3 Replies Latest reply on Oct 30, 2017 2:08 AM by vmansur

    RDMA read failing with Remote Invalid Request Error

    vmansur

      I am attempting RDMA read between Mellanox ConnectX-4 adapter's and the same is failing with the following error CQE:

       

      [ 3134.946117] mlx5_0:dump_cqe:262:(pid 5984): dump error cqe

      [ 3134.946120] 00000000 00000000 00000000 00000000

      [ 3134.946122] 00000000 00000000 00000000 00000000

      [ 3134.946124] 00000000 00000000 00000000 00000000

      [ 3134.946127] 00000000 00008a12 100000ac 000008d2

       

      opcode=0xd, syndrome=0x12, vendor syndrome=0x8a

       

      Per Mellanox PRM opcode 0xd (13) is requester error, syndrome 0x12 is Remote_Invalid_Request_Error

      http://www.mellanox.com/related-docs/user_manuals/Ethernet_Adapters_Programming_Manual.pdf

       

      I haven't been able to figure out much on the Remote_Invalid_Request_Error error, but one link on the web (rdmamojo) pointed out that this could be due to qp_access_flags in remote QP wasn't configured to support this operation), insufficient buffering to receive a new RDMA or Atomic Operation request, or the length specified in a RDMA request.

       

      I have validated all of the above (qp_access flags on the responder has RDMA read enabled, enough buffer to receive RDMA read and length specified for RDMA read request is also fine on the requester).

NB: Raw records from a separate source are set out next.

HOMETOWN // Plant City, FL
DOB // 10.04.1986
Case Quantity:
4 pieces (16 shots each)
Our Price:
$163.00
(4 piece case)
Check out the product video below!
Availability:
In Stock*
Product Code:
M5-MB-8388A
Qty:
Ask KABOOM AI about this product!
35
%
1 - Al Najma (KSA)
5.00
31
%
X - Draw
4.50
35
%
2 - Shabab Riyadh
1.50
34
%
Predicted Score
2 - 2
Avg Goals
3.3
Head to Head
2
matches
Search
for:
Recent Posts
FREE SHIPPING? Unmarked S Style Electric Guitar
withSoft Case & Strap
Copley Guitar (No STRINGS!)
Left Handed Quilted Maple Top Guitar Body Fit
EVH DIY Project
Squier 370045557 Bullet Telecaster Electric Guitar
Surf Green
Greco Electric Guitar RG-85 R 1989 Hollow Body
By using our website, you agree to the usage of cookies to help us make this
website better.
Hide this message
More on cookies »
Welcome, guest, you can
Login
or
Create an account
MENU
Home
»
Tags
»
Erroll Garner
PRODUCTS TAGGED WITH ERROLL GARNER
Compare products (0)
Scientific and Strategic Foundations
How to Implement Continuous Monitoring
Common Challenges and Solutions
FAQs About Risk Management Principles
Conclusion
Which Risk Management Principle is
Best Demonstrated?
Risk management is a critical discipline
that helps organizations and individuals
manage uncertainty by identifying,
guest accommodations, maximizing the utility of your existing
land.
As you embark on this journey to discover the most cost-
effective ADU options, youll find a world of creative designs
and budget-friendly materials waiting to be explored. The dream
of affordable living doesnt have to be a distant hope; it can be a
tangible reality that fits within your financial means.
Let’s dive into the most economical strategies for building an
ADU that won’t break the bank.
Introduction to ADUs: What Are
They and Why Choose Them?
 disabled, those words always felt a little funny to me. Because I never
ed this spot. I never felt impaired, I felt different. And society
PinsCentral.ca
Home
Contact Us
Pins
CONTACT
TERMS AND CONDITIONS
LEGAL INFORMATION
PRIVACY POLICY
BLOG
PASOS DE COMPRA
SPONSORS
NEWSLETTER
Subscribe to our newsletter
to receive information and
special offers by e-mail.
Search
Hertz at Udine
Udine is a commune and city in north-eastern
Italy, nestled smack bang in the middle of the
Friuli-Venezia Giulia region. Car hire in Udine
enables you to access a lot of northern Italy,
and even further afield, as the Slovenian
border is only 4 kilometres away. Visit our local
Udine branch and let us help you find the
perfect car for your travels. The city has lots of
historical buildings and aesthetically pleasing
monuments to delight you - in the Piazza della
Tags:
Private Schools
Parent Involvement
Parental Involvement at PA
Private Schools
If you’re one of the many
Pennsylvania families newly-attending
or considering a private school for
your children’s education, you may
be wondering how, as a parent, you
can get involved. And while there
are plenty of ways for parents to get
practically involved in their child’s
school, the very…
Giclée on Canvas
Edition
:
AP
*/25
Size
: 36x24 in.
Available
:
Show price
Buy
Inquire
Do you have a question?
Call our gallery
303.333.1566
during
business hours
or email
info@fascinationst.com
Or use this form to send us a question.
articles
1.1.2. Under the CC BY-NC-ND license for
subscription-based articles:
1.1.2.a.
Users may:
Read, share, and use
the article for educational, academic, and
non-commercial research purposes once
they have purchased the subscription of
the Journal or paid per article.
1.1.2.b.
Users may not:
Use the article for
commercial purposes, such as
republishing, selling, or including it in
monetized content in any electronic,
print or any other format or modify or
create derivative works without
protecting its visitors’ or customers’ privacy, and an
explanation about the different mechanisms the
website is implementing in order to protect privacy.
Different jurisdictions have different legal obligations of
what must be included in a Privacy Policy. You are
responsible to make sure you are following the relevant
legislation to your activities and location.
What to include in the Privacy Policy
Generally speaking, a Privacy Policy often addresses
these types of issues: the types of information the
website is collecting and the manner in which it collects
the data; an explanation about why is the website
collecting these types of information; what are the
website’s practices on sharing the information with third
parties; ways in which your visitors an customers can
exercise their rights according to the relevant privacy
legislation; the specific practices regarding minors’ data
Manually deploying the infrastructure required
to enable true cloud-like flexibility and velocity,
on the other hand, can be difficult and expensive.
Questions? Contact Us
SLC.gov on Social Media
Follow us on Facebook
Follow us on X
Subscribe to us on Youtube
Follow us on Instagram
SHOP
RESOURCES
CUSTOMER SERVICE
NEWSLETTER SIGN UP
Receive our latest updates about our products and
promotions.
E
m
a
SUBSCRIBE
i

In addition I have also validated the Remote Addr/Rkey, Local Addr/Lkey and length and the entire WQE posted, they all looks fine.

       

      Any idea what else could cause this error (Remote_Invalid_Request_Error) ? Also I could find details on vendor syndrome of 0x8a, is there a way to decode this error for further details on the failure ?

       

      Thanks for your help !

        • Re: RDMA read failing with Remote Invalid Request Error
          joakimziegler

          I'm having a similar problem with the RHEL Inbox drivers and NFS over RDMA between some newly installed machines, getting Local Length Errors. While I don't have a solution for you specifically, I'm wondering, how did you do the validation you mention (qp_access flags, buffer sizes, etc.)? I'm wondering if any of the things you're mentioning might help me with my problem.

          • Re: RDMA read failing with Remote Invalid Request Error
            vmansur

            I was able to get this issue resolved. The problem was with the "max_dest_rd_atomic" QP attribute. Per documentation, "max_dest_rd_atomic" is "number of RDMA Reads outstanding at any time for this QP as a destination". Our code was using RDMACM for connection management. The way "max_dest_rd_atomic" is set by RDMACM is via attribute called "responder_resources" sent as an argument "rdma_conn_param" to "rdma_connect". The argument did not look obvious and hence was not set causing RDMACM to set "max_dest_rd_atomic" to zero. causing RDMA reads initiated to this node to fail.

             

            Basically the syndrome  "Remote_Invalid_Request_Error" means lot of issues that are not clearly defined, hence it took us time to figure out the exact issue. This is where I was hoping that "vendor syndrome" might come in handy to figure out root cause for "Remote_Invalid_Request_Error" or similar errors that have multiple failure reasons. Unfortunately "vendor syndrome" doesn't seem to be exported by Mellanox. It will help if Mellanox could export this error with its corresponding description such that it will help Mellanox RDMA users to debug similar issues.

             

            Thanks !